Cromwell setzte jährlich zehntausend Pfund Sterling zu Bestreitung der Unkosten aus, und diese Summe sollte, wenn es die Noth erforderte, vermehret werden. Man errichtete ein besonderes Gebäude zur Ausführung dieses Vorhabens. Sollte man sich daher wohl wundern daß Frankreich, Deutschland, Italien und die andere benachbarten Länder in diese Gesellschaft getreten, und sich solche von Norden bis Westen ausgebreitet hat?

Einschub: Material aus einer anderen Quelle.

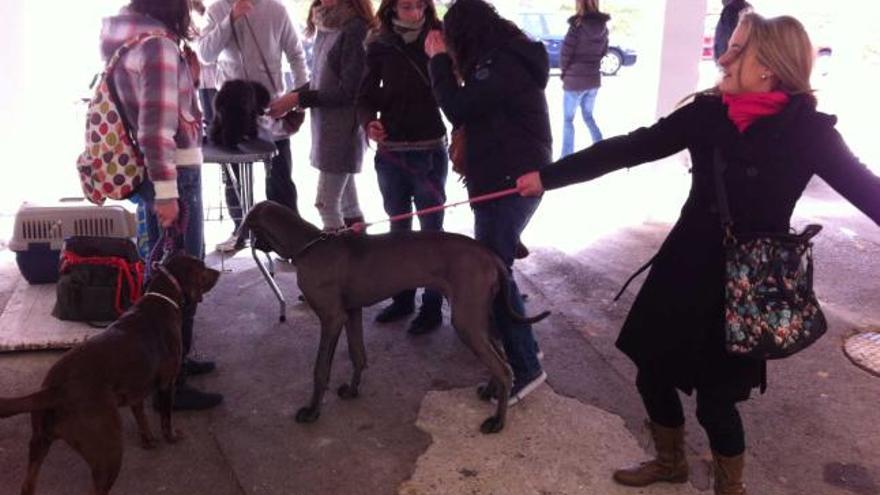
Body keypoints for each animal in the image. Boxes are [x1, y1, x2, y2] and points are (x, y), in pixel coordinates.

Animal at [0, 256, 219, 495]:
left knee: (27, 484)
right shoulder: (166, 383)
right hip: (108, 453)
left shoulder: (135, 392)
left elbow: (142, 418)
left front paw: (148, 440)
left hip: (39, 443)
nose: (218, 272)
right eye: (201, 266)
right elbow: (166, 417)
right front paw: (170, 437)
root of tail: (54, 389)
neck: (163, 297)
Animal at [244, 200, 552, 436]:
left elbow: (320, 369)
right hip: (477, 316)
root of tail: (491, 256)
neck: (309, 245)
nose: (250, 244)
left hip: (466, 320)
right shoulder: (351, 313)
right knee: (499, 354)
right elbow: (358, 355)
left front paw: (311, 411)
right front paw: (352, 390)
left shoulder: (331, 318)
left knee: (504, 367)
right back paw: (490, 390)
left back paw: (498, 422)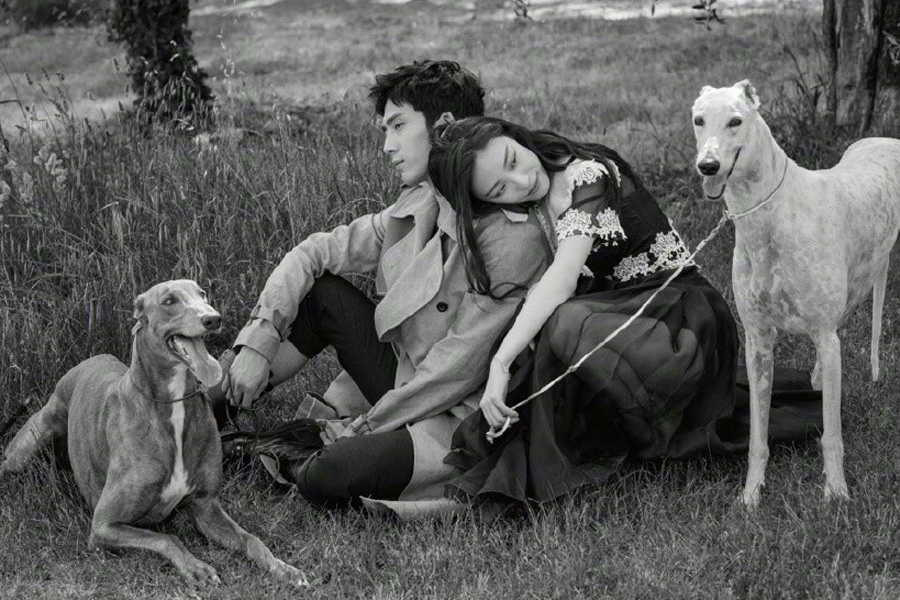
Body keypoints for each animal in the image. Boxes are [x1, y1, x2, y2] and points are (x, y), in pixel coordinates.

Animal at [692, 79, 900, 506]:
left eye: (736, 121)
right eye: (698, 120)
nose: (708, 166)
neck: (771, 217)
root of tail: (887, 138)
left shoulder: (824, 334)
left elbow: (833, 436)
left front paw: (836, 493)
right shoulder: (757, 342)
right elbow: (757, 437)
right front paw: (751, 494)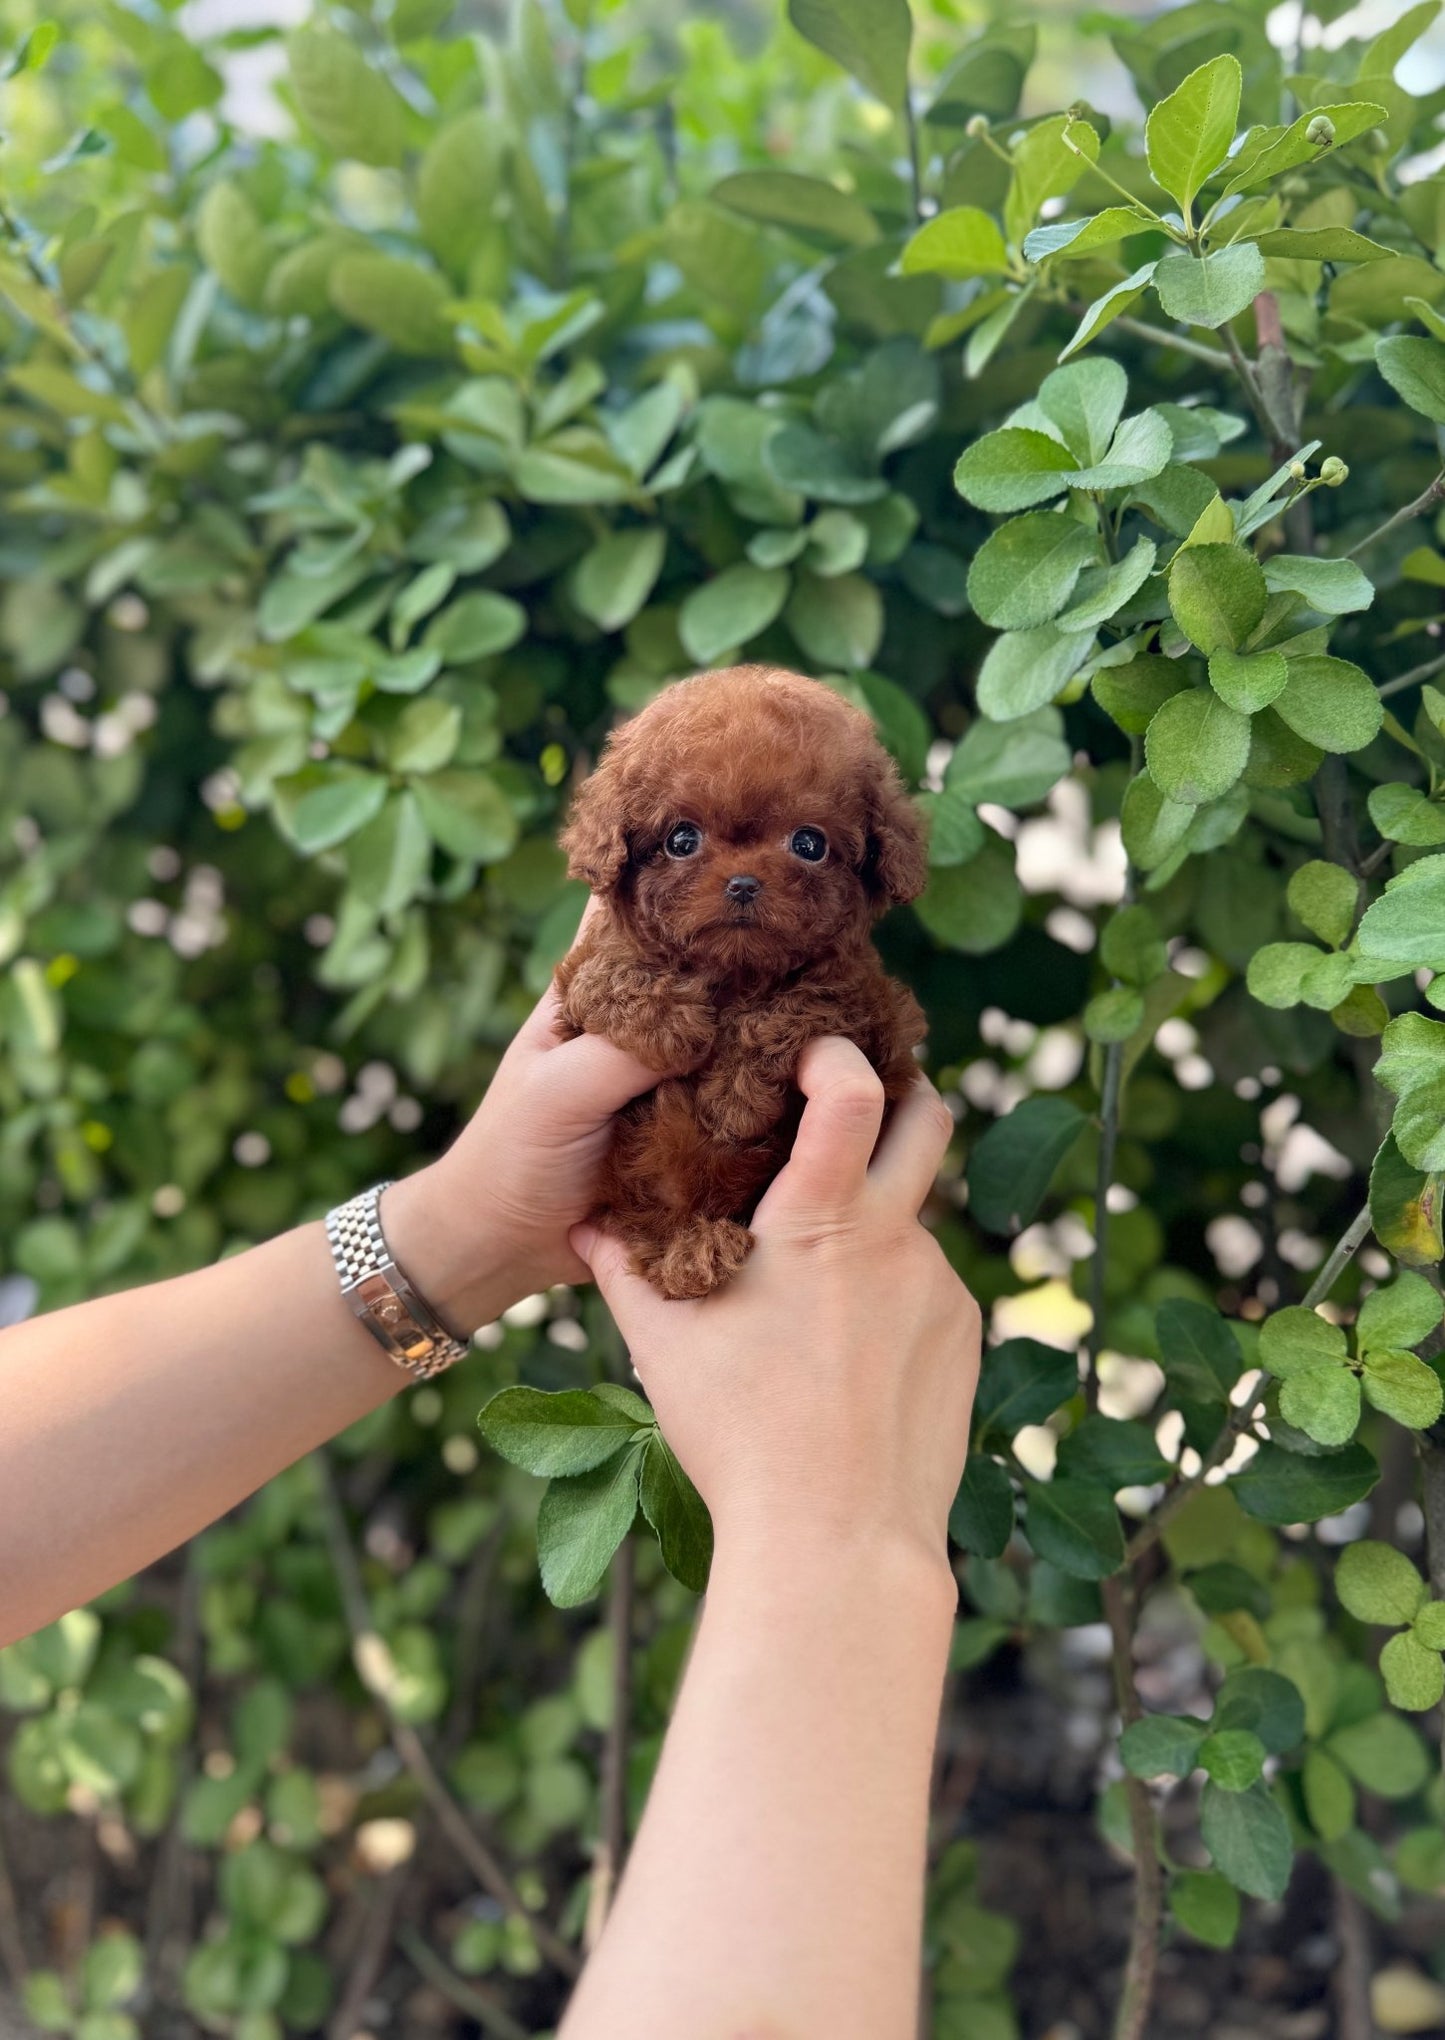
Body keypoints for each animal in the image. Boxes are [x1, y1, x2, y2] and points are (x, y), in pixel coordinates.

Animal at [555, 669, 926, 1305]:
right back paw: (691, 1253)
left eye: (809, 844)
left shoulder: (868, 1005)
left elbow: (794, 1008)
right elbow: (608, 973)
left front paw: (734, 1099)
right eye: (681, 840)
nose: (744, 884)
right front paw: (675, 1026)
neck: (735, 974)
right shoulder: (579, 986)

Einige glauben, daß Cromwells Absicht bey dieser Stiftung die Ausbreitung der protestantischen Religion gewesen; aber sie betrügen sich sehr, und trauen der äußerlichen Aufführung Cromwells, ohne seine wahren Absichten einzusehen. Denn





alle Frömmigkeit und Tugend, was er zusammen an sich blicken ließ, hinderten ihn nicht, mit Religion und Moral ein Gespötte zu treiben. Alle Secten waren ihm allzugleichgültig, als daß eine von ihnen der Vorwurf seiner Bemühungen und Unternehmungen seyn sollen. Und wie sollte auch wohl das Aufnehmen der Religon der Endzweck eines Ordens, worein Katholiken, Protestanten, Juden, Türken und Heiden, ohne Unterschied aufgenommen werden, und einerley Vortheil zu genießen haben, seyn können?